SetVirtualMap by design can be called only once, which is problematic
when you are switching operating systems on a running system (kexec).
Last I was paying attention there were also systems discovered that
won't work if SetVirtualMap is not called at all. I believe the
solution adopted for x86_64 was to always map EFI at the same location
in the page tables and only call SetVirtualMap the first time.
ExitBootSerives is similarly challenging as it can only be called once,
and there are systems that get it wrong if you call it at all. Even if
ExitBootServices works you can't depend on any of the boot services for
the second kernel.
There are two primary uses for kexec. To use the first kernel as a boot
loader in which case it is desiable for everything to work after kexec
is called. To use the second kernel as something to capture a crash
dump in which case simply a best effor is needed and failing cleanly
if something won't work properly.
You are running interactive commands so I presume you are wanting to use
kexec as a bootloader.
I don't know where things are now but for a while was no desire to
address the concerns of people using kexec by the folks implementing EFI
or the folks implementing EFI support in the kernel. But that is
probably how we got into a situation where efi support does not work
cleanly.
EFI choosing to place firwmare tables in somewhere besides their
architecturally defined location does not help.
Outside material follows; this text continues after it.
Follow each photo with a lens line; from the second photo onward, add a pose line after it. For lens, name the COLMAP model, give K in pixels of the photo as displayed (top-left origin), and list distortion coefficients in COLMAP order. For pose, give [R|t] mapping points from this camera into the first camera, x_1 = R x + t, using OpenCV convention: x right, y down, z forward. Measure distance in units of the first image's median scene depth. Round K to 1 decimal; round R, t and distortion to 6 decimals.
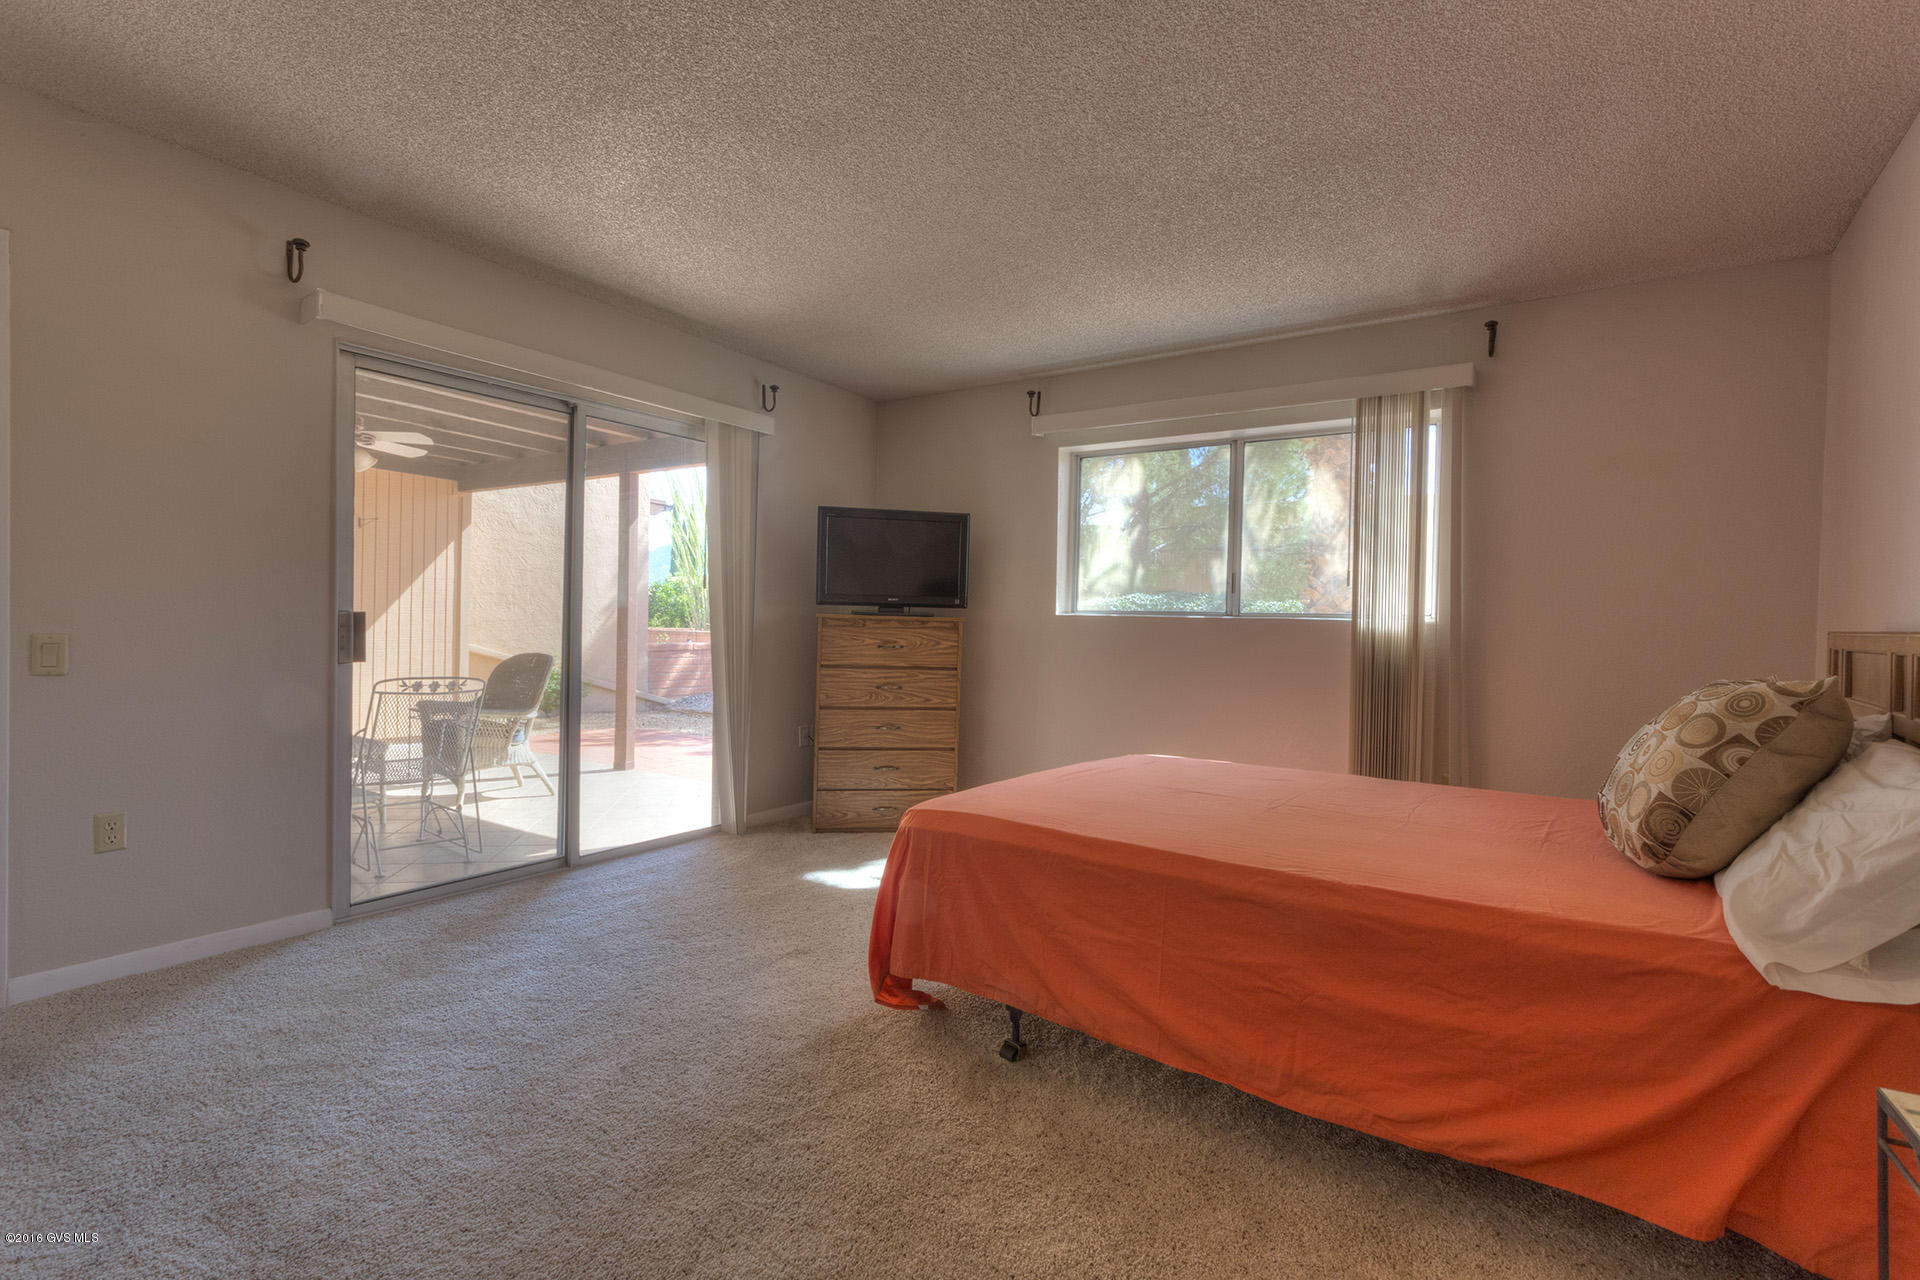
lens RADIAL K [[891.4, 0, 957.7], [0, 891.4, 617.2], [0, 0, 1]] dist [0.018701, 0.000023]
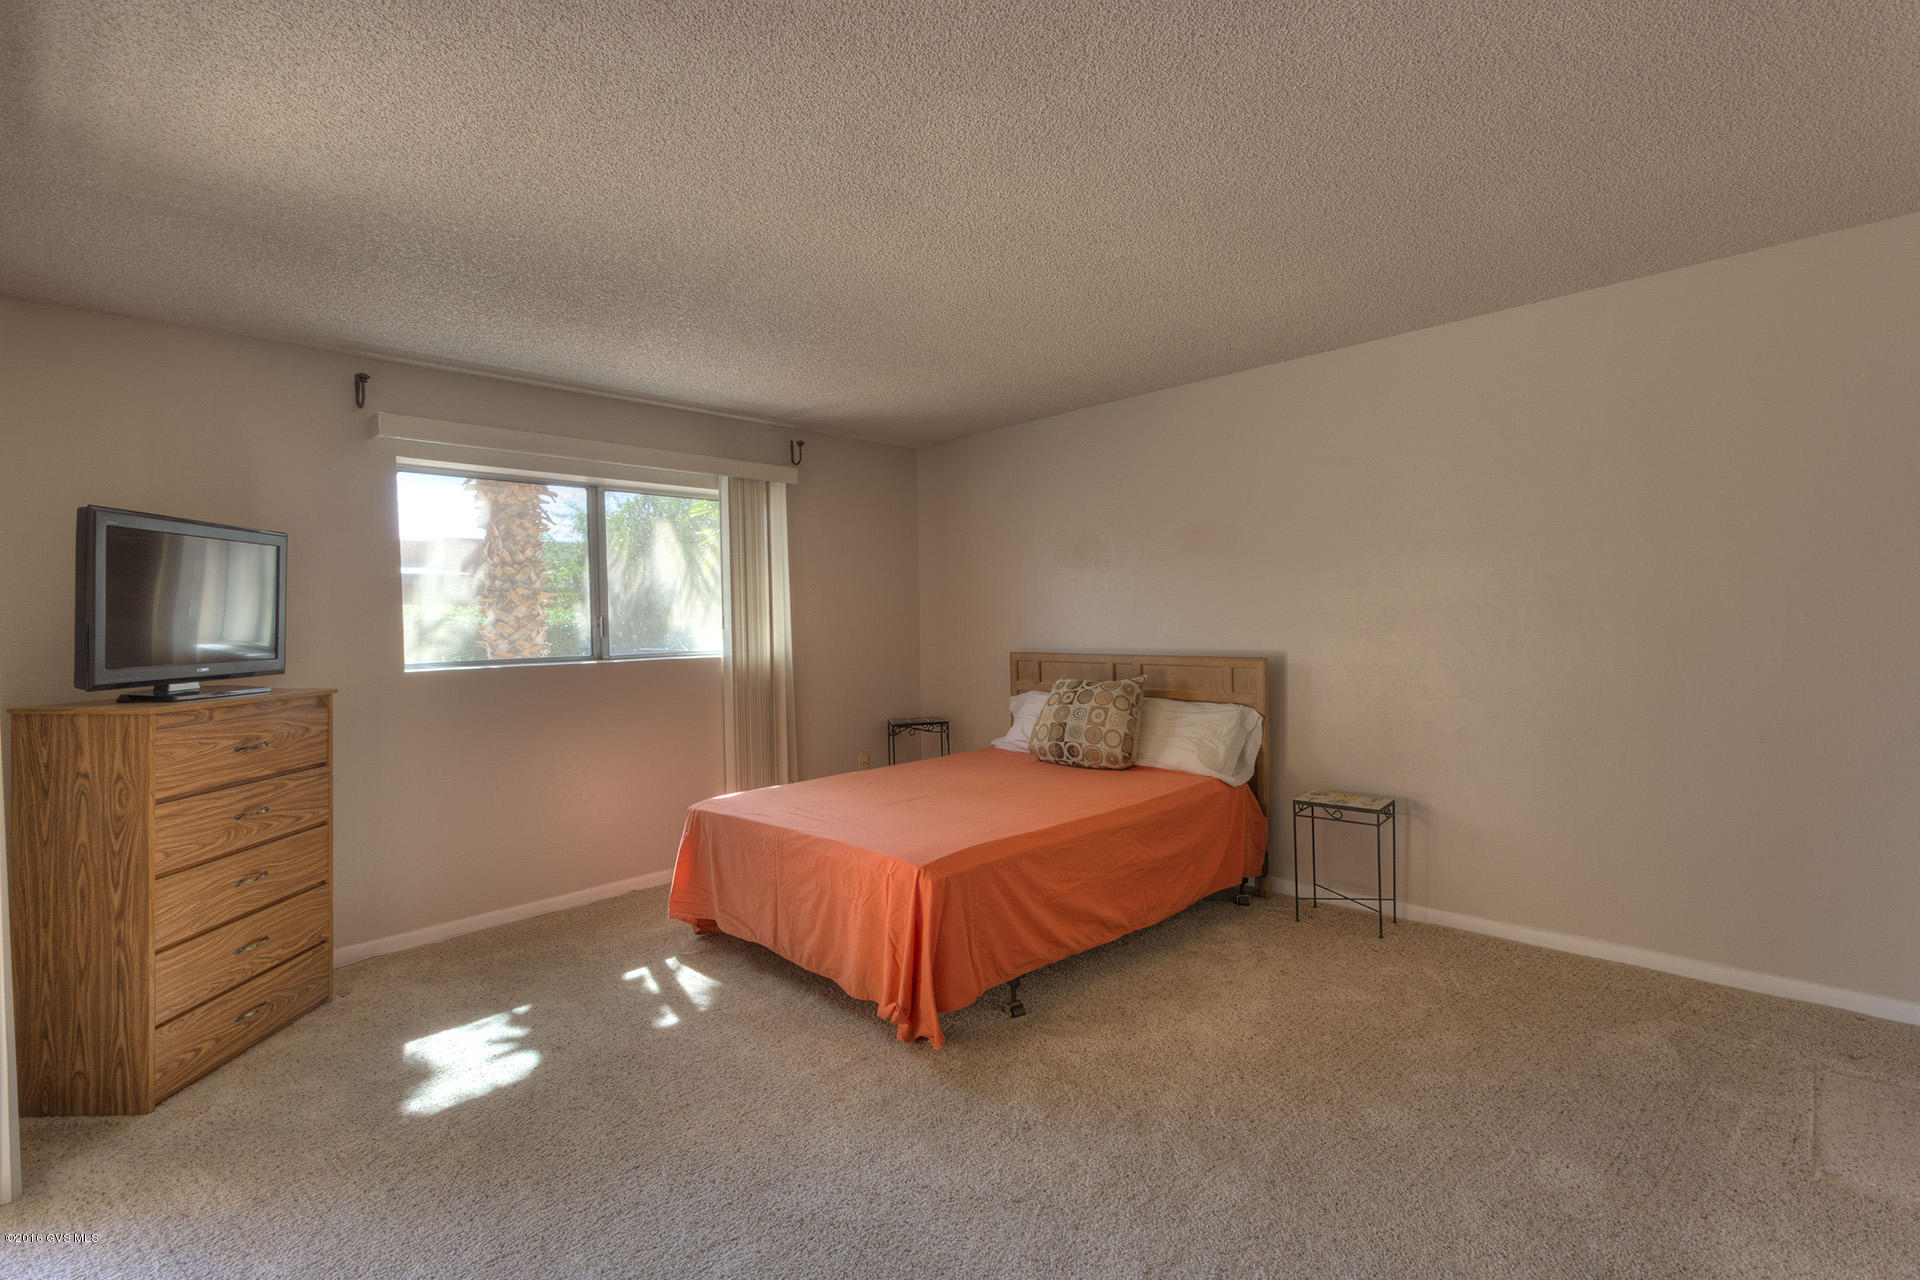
lens RADIAL K [[891.4, 0, 957.7], [0, 891.4, 617.2], [0, 0, 1]] dist [0.018701, 0.000023]
pose [[0.185136, -0.020295, 0.982503, -0.607274], [0.022612, 0.999610, 0.016387, -0.056560], [-0.982453, 0.019182, 0.185523, 0.408971]]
I don't practically have a system with EFI so I have not personally
cared to fix any of the problems.
My sense is that for making EFI calls from any linux kernel should be
isolated in it's own page table, so isolate as much as possible any
EFI bugs from the rest of the kernel. That is probably also needed to
provide a guard against speculative execution side channel attacks.
I can see doing some work to get EFI functional after kexec if it isn't
but at the same time I am not a fan of performing any unnecessary
firmware calls. Someone sometime will implement one wrong, and it will
be a headache for everyone until it is removed.
By the same token I don't understand the problem with DMI not working.
As I recall all the linux kernel really uses DMI for is to decide which
quirks to apply. It might be better just to pass a board name string
on the kernel command line, and use that string for quirk selection
instead. A simple string seems like an easy to implement and use
debug command line option, that has uses outside of kexec. AKA testing
to see if quirks do what you expect them too.
Which brings us to the question of quirks. Why are quirks important?
If they are that suggests something else is wrong. Maybe that something
else should be fixed.
Why do those boards need the DMI information in the first place?